* WORK TO COMPLETE
Reproduce every line of the listing below unchanged, but omit the pictures.

*** SUPPLIED DATA Section Begins ***

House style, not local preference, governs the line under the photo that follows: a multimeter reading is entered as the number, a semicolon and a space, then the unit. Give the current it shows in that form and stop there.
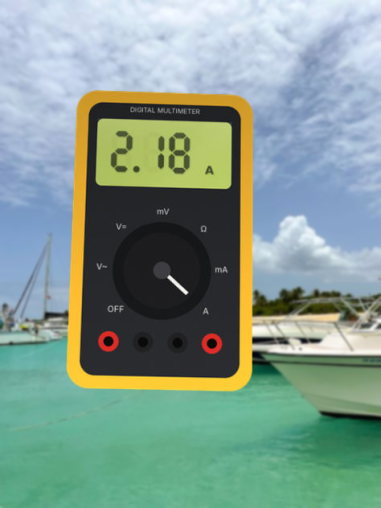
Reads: 2.18; A
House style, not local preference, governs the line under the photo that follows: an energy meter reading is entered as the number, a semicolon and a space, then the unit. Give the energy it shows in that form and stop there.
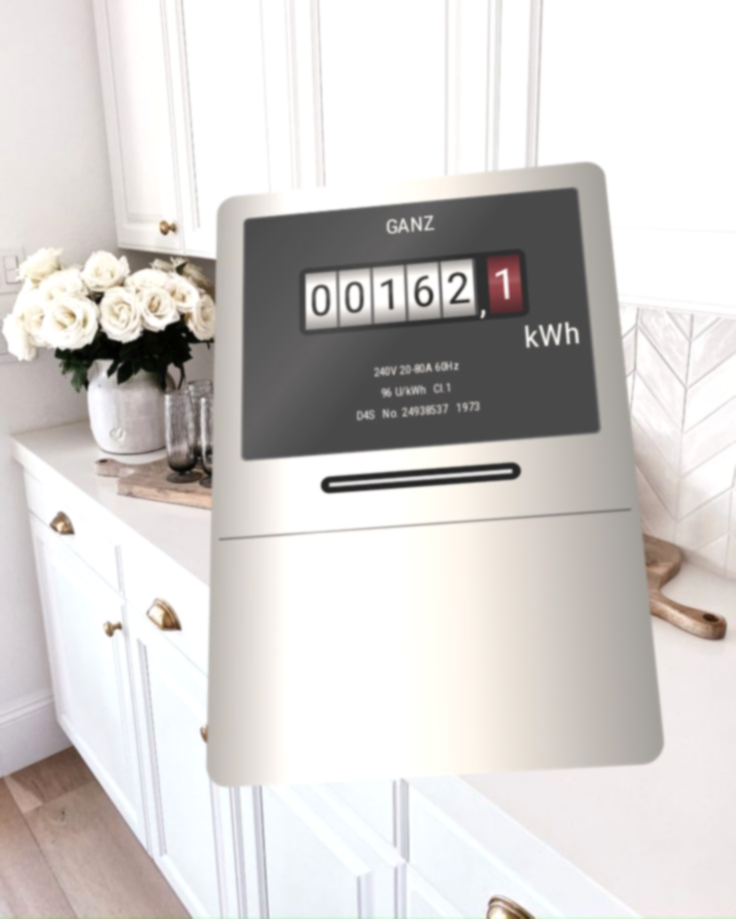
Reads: 162.1; kWh
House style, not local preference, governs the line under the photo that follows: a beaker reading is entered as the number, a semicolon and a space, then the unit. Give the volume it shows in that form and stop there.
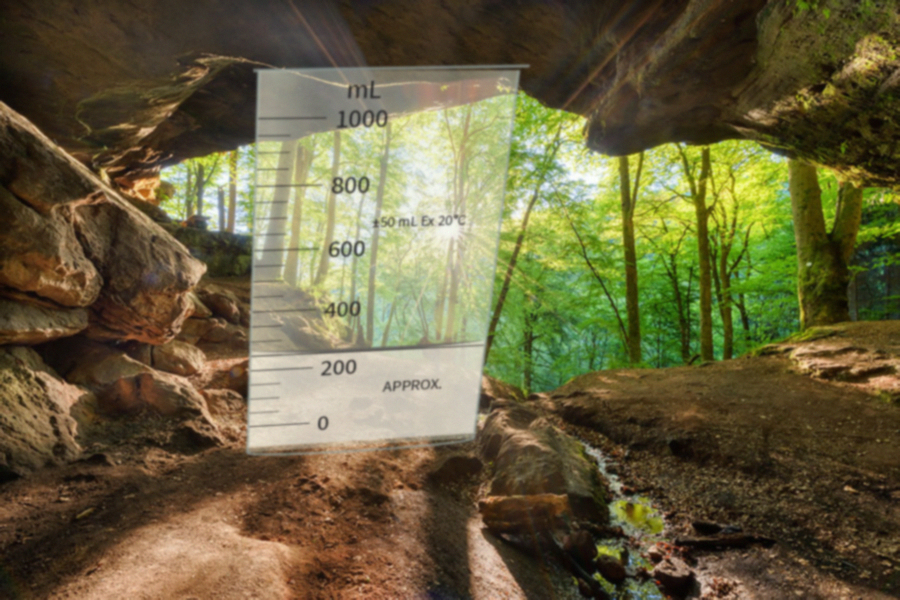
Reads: 250; mL
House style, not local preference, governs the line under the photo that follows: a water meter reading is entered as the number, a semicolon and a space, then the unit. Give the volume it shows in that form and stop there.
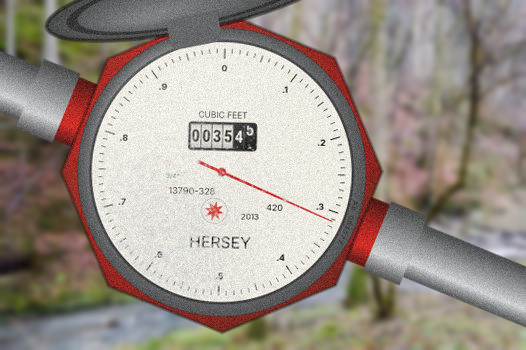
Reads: 3545.31; ft³
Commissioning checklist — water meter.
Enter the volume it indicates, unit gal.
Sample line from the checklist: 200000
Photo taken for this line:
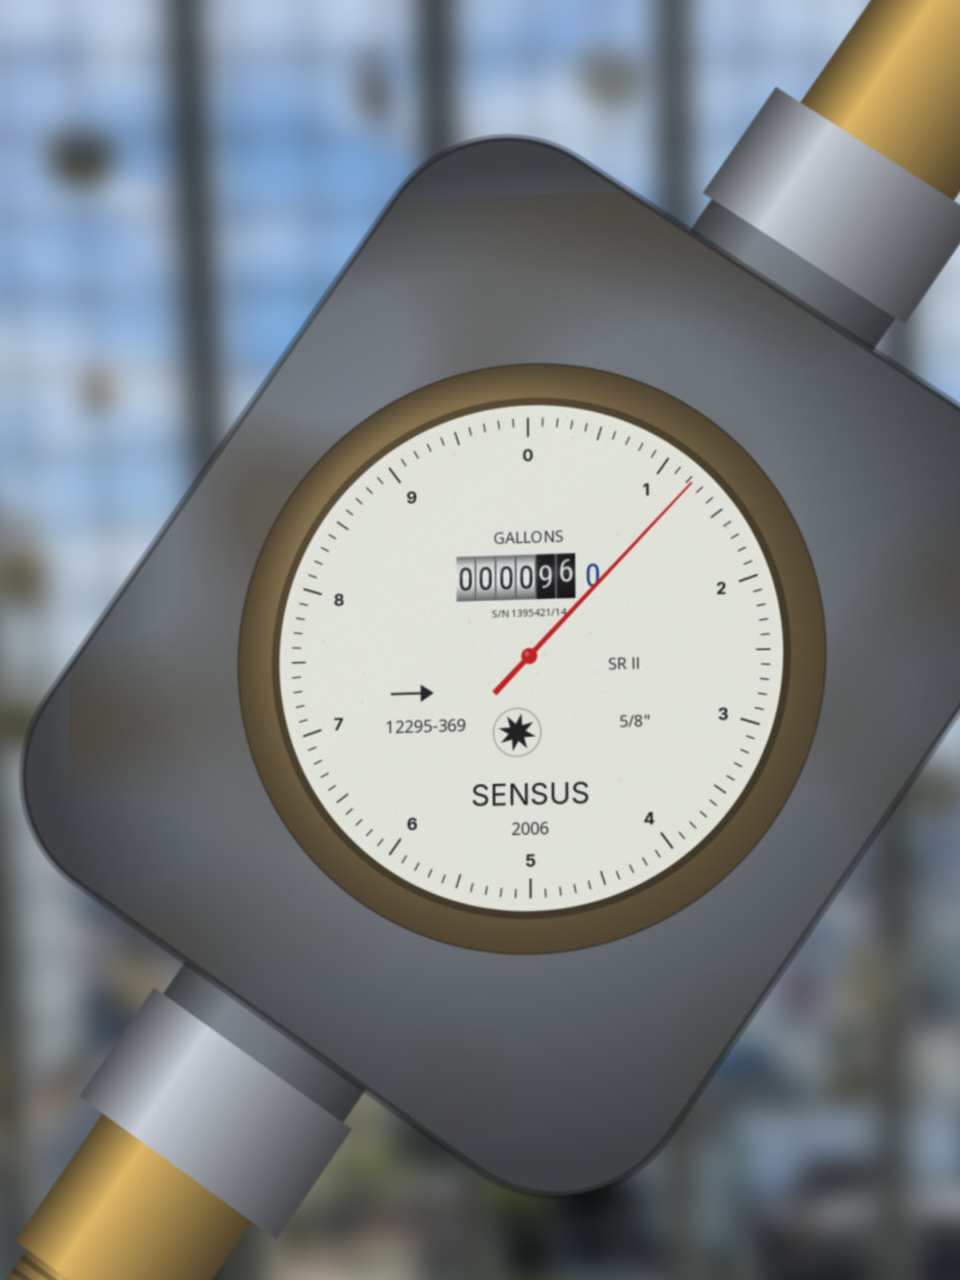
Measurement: 961.2
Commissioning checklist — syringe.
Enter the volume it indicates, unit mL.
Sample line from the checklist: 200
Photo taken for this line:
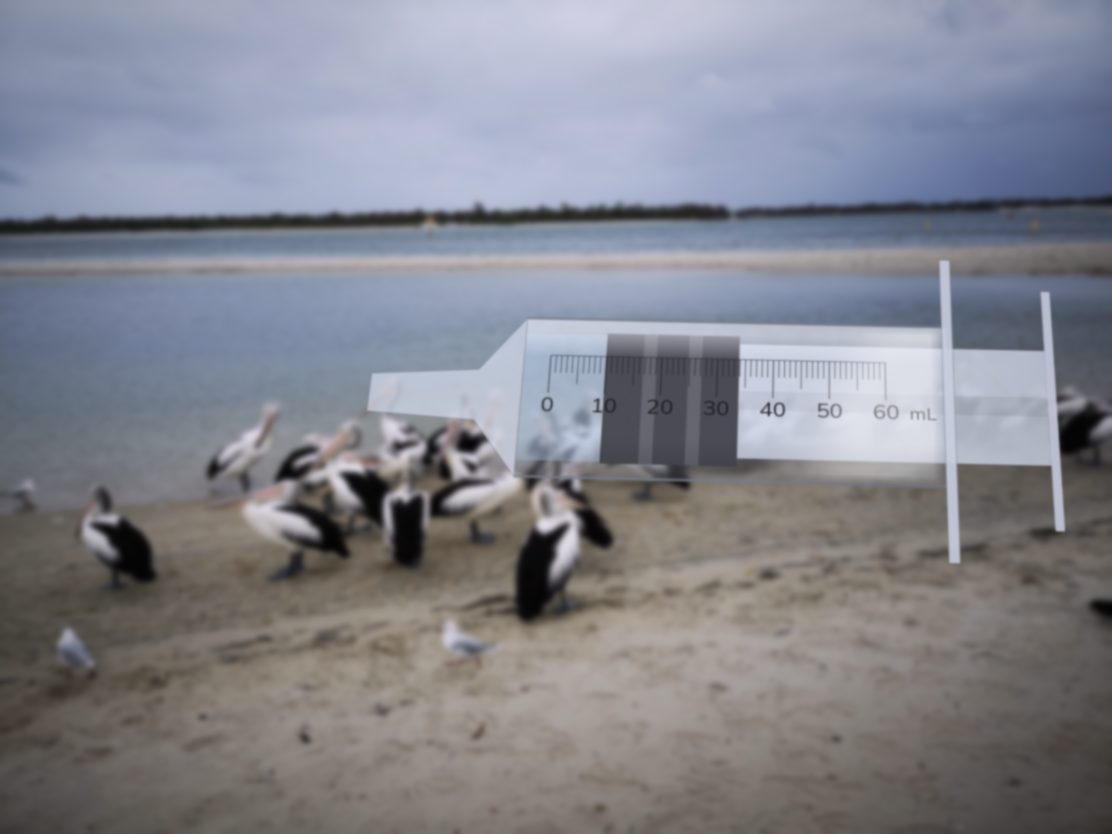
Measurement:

*** SUPPLIED DATA Section Ends ***

* RESULT OF THIS EXERCISE
House style, not local preference, governs the line under the photo that follows: a multimeter reading is entered as the number, a semicolon and a space, then the unit. Give the current it shows in that form and stop there.
Reads: 2.18; A
House style, not local preference, governs the line under the photo that follows: an energy meter reading is entered as the number, a semicolon and a space, then the unit. Give the energy it shows in that form and stop there.
Reads: 162.1; kWh
House style, not local preference, governs the line under the photo that follows: a beaker reading is entered as the number, a semicolon and a space, then the unit. Give the volume it shows in that form and stop there.
Reads: 250; mL
House style, not local preference, governs the line under the photo that follows: a water meter reading is entered as the number, a semicolon and a space, then the unit. Give the volume it shows in that form and stop there.
Reads: 3545.31; ft³
Commissioning checklist — water meter.
Enter the volume it indicates, unit gal.
Sample line from the checklist: 200000
Photo taken for this line:
Measurement: 961.2
Commissioning checklist — syringe.
Enter the volume it indicates, unit mL.
Sample line from the checklist: 200
Photo taken for this line:
Measurement:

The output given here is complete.